The construction project had been approved in the 1980s, although construction had been put on the shelf for years. By 2010, when the project was meant to begin, concerned citizens brought forth concerns about Blanding’s turtles (Emydoidea blandingii) living there. Blanding’s turtles, found in the Great Lakes region in southern Ontario northwest to Sault Ste. Marie and east to southwestern Québec, are listed as endangered under the Canadian Species at Risk Act.
Provincial laws required developers to mitigate impacts to wildlife, but those measures didn’t prevent the destruction of critical habitat, Blouin-Demers said. While developers placed fencing along Terry Fox Drive to divert turtles toward passages like culverts, he said, the fences abruptly ended at entrances, rather than forming a U shape to redirect them away from the road. As a result, the turtles followed the fencing to busy Terry Fox Drive, where researchers found several dead animals each year.
In addition, construction crews bulldozed the landscape without leaving enough habitat for the species. A pond for the turtles was created dangerously close to the main road, researchers found, and a proposed artificial nesting site beside it was unusable.
“There was no maintenance done, so now it’s totally overgrown,” Blouin-Demers said. “It’s not open anymore, and when you dig, the water table is so shallow that within 10 centimeters, you’re in water. Turtles don’t nest in water.”
After comparing telemetry data on the turtles from 2010 to 2013—before the project — and from 2017 to 2020—after construction—Blouin-Demers and his colleagues found connectivity was reduced by more than 50% for the species. In just a decade, mark-recapture data indicated the population fell from 80 individuals to just 25. Because females are more at risk of road mortality, the sex ratio of the population skewed toward males, resulting in fewer young being recruited.
“It was not a muddy story,” Blouin-Demers said. “It was pretty clear.”
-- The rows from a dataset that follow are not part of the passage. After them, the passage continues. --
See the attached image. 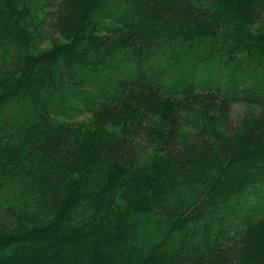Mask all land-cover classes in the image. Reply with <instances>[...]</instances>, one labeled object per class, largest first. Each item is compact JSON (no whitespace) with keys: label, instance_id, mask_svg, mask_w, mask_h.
<instances>
[{"label":"trees","instance_id":"trees-1","mask_svg":"<svg viewBox=\"0 0 264 264\" xmlns=\"http://www.w3.org/2000/svg\"><path fill=\"white\" fill-rule=\"evenodd\" d=\"M0 264H264V0H0Z\"/></svg>","mask_w":264,"mask_h":264},{"label":"rangeland","instance_id":"rangeland-1","mask_svg":"<svg viewBox=\"0 0 264 264\" xmlns=\"http://www.w3.org/2000/svg\"><path fill=\"white\" fill-rule=\"evenodd\" d=\"M43 44H46V45H48V46H52V43H49V42H43ZM45 45V46H46ZM205 81V80H204ZM91 90V89H90ZM246 111H247V107L246 106H243V105H235L234 106V112H233V117H234V120L236 121V122H238V121H240L242 118H243V116H244V114L246 113ZM91 117H92V115L91 114H89L88 112L87 113H84V114H82V113H75L74 115H73V119L75 120V121H89V120H91ZM119 128L120 127H118L117 128V130H119ZM149 150V149H148Z\"/></svg>","mask_w":264,"mask_h":264}]
</instances>
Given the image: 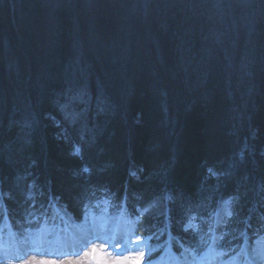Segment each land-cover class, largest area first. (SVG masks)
Wrapping results in <instances>:
<instances>
[{
    "label": "trees",
    "instance_id": "obj_1",
    "mask_svg": "<svg viewBox=\"0 0 264 264\" xmlns=\"http://www.w3.org/2000/svg\"><path fill=\"white\" fill-rule=\"evenodd\" d=\"M263 149L264 0H0V225L55 204L175 254L253 243Z\"/></svg>",
    "mask_w": 264,
    "mask_h": 264
},
{
    "label": "rangeland",
    "instance_id": "obj_2",
    "mask_svg": "<svg viewBox=\"0 0 264 264\" xmlns=\"http://www.w3.org/2000/svg\"><path fill=\"white\" fill-rule=\"evenodd\" d=\"M234 71L226 79L234 84L247 85L248 80L238 78L237 69ZM234 86L236 92L237 85ZM233 113L236 125H242L240 110L234 109ZM226 215L225 206L217 214L218 221ZM71 221L70 215L55 204L42 214L37 226L27 232L19 233L5 221L0 225V264H42L53 260L57 264H264V237L248 245L245 241L241 247L243 254L237 247L236 239L240 234L226 242L216 235L213 246L196 247L191 257L184 254L179 258L165 259L158 255L155 259H148L157 253L158 248L147 239H136L132 222L125 218H114L104 211H91L73 228L68 226Z\"/></svg>",
    "mask_w": 264,
    "mask_h": 264
},
{
    "label": "snow or ice",
    "instance_id": "obj_3",
    "mask_svg": "<svg viewBox=\"0 0 264 264\" xmlns=\"http://www.w3.org/2000/svg\"><path fill=\"white\" fill-rule=\"evenodd\" d=\"M78 153H79V148H76L75 149V154H78ZM92 251L95 252L96 248L93 247ZM101 251H103V250H101ZM45 255H56V254H54V253H46ZM85 255H89V253H85ZM42 264H57V261L53 260V261H49V262H42ZM69 264H71V262H69Z\"/></svg>",
    "mask_w": 264,
    "mask_h": 264
},
{
    "label": "bare ground",
    "instance_id": "obj_4",
    "mask_svg": "<svg viewBox=\"0 0 264 264\" xmlns=\"http://www.w3.org/2000/svg\"><path fill=\"white\" fill-rule=\"evenodd\" d=\"M63 214H64V213H63ZM238 244H239V245L242 244L241 241H238V242H237V247H238ZM240 251H241L240 254H242V251H243V250H240ZM257 254H258V253H257ZM262 259H263V256H262Z\"/></svg>",
    "mask_w": 264,
    "mask_h": 264
}]
</instances>
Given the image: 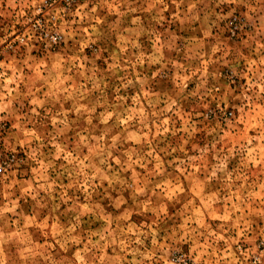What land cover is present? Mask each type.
<instances>
[{"label":"rangeland","instance_id":"obj_1","mask_svg":"<svg viewBox=\"0 0 264 264\" xmlns=\"http://www.w3.org/2000/svg\"><path fill=\"white\" fill-rule=\"evenodd\" d=\"M264 264V0H0V264Z\"/></svg>","mask_w":264,"mask_h":264},{"label":"built area","instance_id":"obj_2","mask_svg":"<svg viewBox=\"0 0 264 264\" xmlns=\"http://www.w3.org/2000/svg\"><path fill=\"white\" fill-rule=\"evenodd\" d=\"M184 264H189L188 262H185Z\"/></svg>","mask_w":264,"mask_h":264}]
</instances>
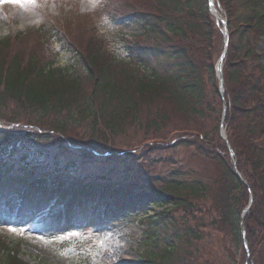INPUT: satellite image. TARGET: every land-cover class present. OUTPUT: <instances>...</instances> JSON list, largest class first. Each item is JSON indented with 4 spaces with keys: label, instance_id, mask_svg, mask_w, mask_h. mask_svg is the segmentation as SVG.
Returning a JSON list of instances; mask_svg holds the SVG:
<instances>
[{
    "label": "trees",
    "instance_id": "obj_1",
    "mask_svg": "<svg viewBox=\"0 0 264 264\" xmlns=\"http://www.w3.org/2000/svg\"><path fill=\"white\" fill-rule=\"evenodd\" d=\"M219 2L230 31L224 66L226 133L237 169L253 192V204L244 219L248 264H264V67L251 55L264 33V6L262 0ZM206 3L207 0H112L104 4L103 9H128L142 21L143 34L124 47L128 59L108 52L95 30L69 19L60 23L44 18L36 29L0 39V119L13 122L27 116V123L37 122L28 120L29 113H20L15 107L32 109L36 117H47L37 125H49L62 133L77 125L83 134L89 133L92 140L99 138L103 143L107 137L113 139V135L127 133L128 127L155 132L165 129L167 123H188L206 117L215 121L216 104L219 107L221 103L212 62L219 33ZM235 11L245 12V25L236 24L239 16L234 15ZM53 41L60 43V50L79 51L63 68L54 67L58 58ZM78 61L82 66L75 69ZM131 61L145 68L142 77L130 68ZM117 89L127 93L117 97ZM11 99L15 102L13 108ZM93 101L97 110L92 107ZM208 101L213 102L209 114L205 111V106L211 105ZM169 104L174 106L175 116L167 111ZM217 127L216 120L215 188L190 172L187 177L176 171L175 180L163 181L159 189L165 190L166 202L172 207L151 219L150 233L157 231L159 235L158 241L153 242L160 246L155 245L158 253L150 249V253L145 251L147 262L130 264H210L204 259L206 244L203 248L196 246L204 237L198 231L202 232L201 228L208 224L221 226V235H231L236 245L241 244L239 215L248 194L232 170ZM201 134L197 129L191 132L195 137L191 146L198 141L209 143L205 142L209 134ZM26 135L18 149L0 160V198L24 187L25 201L38 203L45 195L75 196L81 193V184L87 183L98 190V197L93 196L91 204L111 197L122 207L125 200H131L136 182L128 169L122 180L114 182L110 181L113 168H109L100 175L102 183L96 181L94 174L80 175L74 158L66 161L67 169H62L57 162L60 154L67 152L59 142L53 145L59 151L54 164L45 156L39 166H29L28 158L33 156L34 161L37 156L46 155L52 142L42 132ZM9 136L0 130V149L5 142L20 137ZM178 142L187 143L185 138L175 144ZM207 199H211L210 204ZM1 239L2 264H29L14 250L18 244H4ZM34 264L48 263L39 260Z\"/></svg>",
    "mask_w": 264,
    "mask_h": 264
},
{
    "label": "rangeland",
    "instance_id": "obj_2",
    "mask_svg": "<svg viewBox=\"0 0 264 264\" xmlns=\"http://www.w3.org/2000/svg\"><path fill=\"white\" fill-rule=\"evenodd\" d=\"M100 1L36 0L35 6L33 5L34 0H0V38L18 31H24L36 25L43 12H46L44 13L46 17H50V15L55 17L59 15L74 17L77 12L74 9L75 7L81 11L91 12L98 7ZM215 6L219 7L216 2ZM219 9L221 8L219 7ZM221 15L222 17L225 15L223 9H221ZM234 15L239 16V20H244V15L240 11H235ZM114 18L117 19L115 25L109 26L106 23H99L100 33L108 36L114 32H120L123 35L131 36L140 33L142 30L139 24L133 18H130V10L128 9L117 8ZM77 22L85 27L83 21L78 20ZM88 25L90 26L91 24ZM219 36L220 34H217V37ZM114 41L115 39H112L111 44H114ZM217 44L218 49H221V39L217 41ZM254 49L264 52V36L255 44ZM68 57L69 55L63 54L61 62H65ZM262 61H264V58ZM126 93L124 90L117 89L115 96L123 97ZM166 108L171 115L175 116V109L172 104H169ZM216 114L217 117L215 119L218 121L219 114ZM216 120L206 117L201 121L191 120L188 123H167V128L156 132L132 131L128 127V130L131 131L117 136L113 141L112 148H115L118 154L135 158L132 163V177L138 178L141 185L147 186L148 184L150 189H152L149 185L150 183L152 186L160 187L165 180L173 178L175 180L176 171L184 172L187 177L188 172L192 175H200L204 178L205 183L209 184L211 188H215L213 181L216 178L214 171L215 155H217L215 150L217 148ZM5 129L10 131L11 134L20 133L23 130L21 127H5ZM196 129L202 133V136H205L204 134L207 132L213 143L207 144L198 141L194 146H191L190 144L195 142V137L191 135V132ZM182 135L188 144L185 142L175 144L176 139ZM50 136L52 141L57 138L56 135L50 134ZM82 136V132L79 129L71 128L70 136L62 134L59 137L67 140L70 137L75 139L71 141V144L76 147V154L80 156L84 150H81L78 140ZM255 144L257 145V143ZM53 154H47V159L51 160ZM91 165L94 166L95 164L91 163ZM97 167L99 165H95L94 168ZM159 190L154 192L141 190L137 193L134 207L130 206L120 211H110L109 215L113 219L112 226L91 228L89 223H87L82 228L77 229L76 237L71 240L75 241L68 246L60 245V238L63 233H66L72 227L71 212L72 210L74 212V206L71 201L59 208L63 211V216L69 218L65 227H60L58 224V227L50 229L48 228L50 222L45 221L31 230L27 226L28 222L25 221V224L16 227L18 234H13L8 230V232L5 231L9 225H5L4 219L0 218V231H5L2 233L7 235L5 236L7 238H3L1 241L4 244H11L14 243V240H20V244L14 250H20L19 257L30 263L40 259L49 264H122L129 259L135 258L134 251L131 249V240L142 235L147 225L140 222H131L132 219H130V222L126 220L121 222V219L127 216L136 219L141 216H151L162 208L167 207V205L162 207L154 206L155 202L161 200V197L157 195ZM210 202L211 199H207V203L210 204ZM56 212L53 216H57L58 213ZM78 215L79 213L76 211V216ZM206 226L202 230V235L205 236L207 241L206 243L203 242L202 245L206 244L207 252H210L209 255H206L207 261L210 264H233L234 255H237V246L232 236L230 235V240V237L226 234L221 235L223 234L221 226L209 224ZM91 243L95 244V246ZM88 245L92 246L88 247ZM199 246L201 247V244ZM242 254H245V251L241 252V256ZM244 259L245 257L242 258L241 264H244ZM2 260L1 254L0 264H2Z\"/></svg>",
    "mask_w": 264,
    "mask_h": 264
},
{
    "label": "water",
    "instance_id": "obj_3",
    "mask_svg": "<svg viewBox=\"0 0 264 264\" xmlns=\"http://www.w3.org/2000/svg\"><path fill=\"white\" fill-rule=\"evenodd\" d=\"M211 1H212V0H209V3H210V4H211ZM225 47H226V44H225V46H224L223 54H224V52H225ZM223 54H222V55H223ZM219 88H220V94L222 95L221 91L223 90V85H222V81H221V79H219ZM224 112H225V106H223V116H222L221 124H220V127H221V128H222L223 123H224ZM222 137L224 138L225 143L227 144V148H228V151H229V157L232 158V156H233V152H232L230 146L228 145V143H227V139H226L225 134H224L223 132H222ZM232 165H233V170L236 172V169H235V162H234V161H232ZM251 202H252V197L250 196V197H249V203H248L247 207L244 209V211H243V213H242V216H243V215L245 214V212L248 210V208H249ZM240 224H241L240 226L242 227V220H241ZM245 244H246V243H245Z\"/></svg>",
    "mask_w": 264,
    "mask_h": 264
}]
</instances>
Extending their population model into the future, the team found that within the next decade, the population will have fewer than four individuals and eventually will dwindle to zero.
While Blanding’s turtles remain in other areas of Ottawa, Blouin-Demers said, the tale of this population illustrates what can happen when not enough is done to prevent extirpation.
“The hope is that by showing what happened with insufficient mitigation measures and insufficient monitoring of the success of those measures, that we don’t make the same mistakes down the road,” he said.